Action item: Print the data exactly as written, but leave out each picture.

Data for this task:
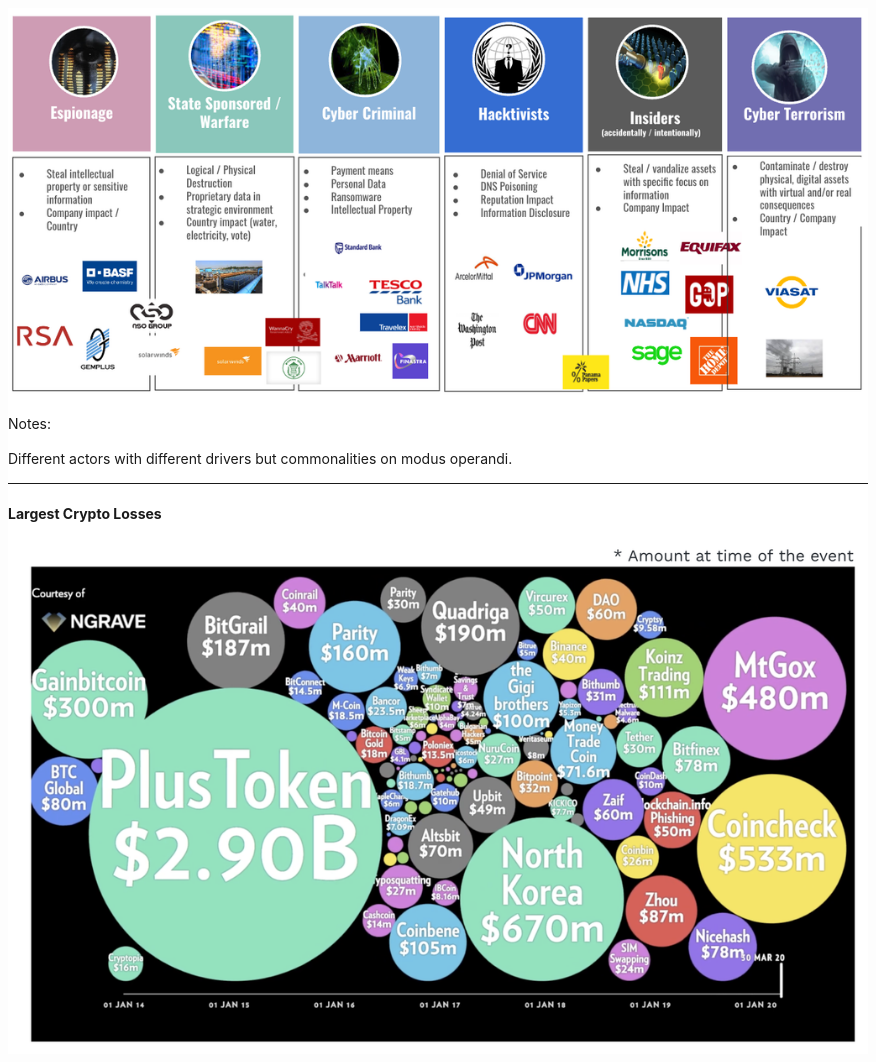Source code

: <img rounded style="width: 1300px" src="./img/0-overview/2-landscape.png" />

Notes:

Different actors with different drivers but commonalities on modus operandi.

---

#### Largest Crypto Losses

<img rounded style="width: 900px" src="./img/0-overview/3-loss.png" />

Your solution:
Source code

: <img rounded style="width: 1300px" src="./img/0-overview/2-landscape.png" />

Notes:

Different actors with different drivers but commonalities on modus operandi.

---

#### Largest Crypto Losses

<img rounded style="width: 900px" src="./img/0-overview/3-loss.png" />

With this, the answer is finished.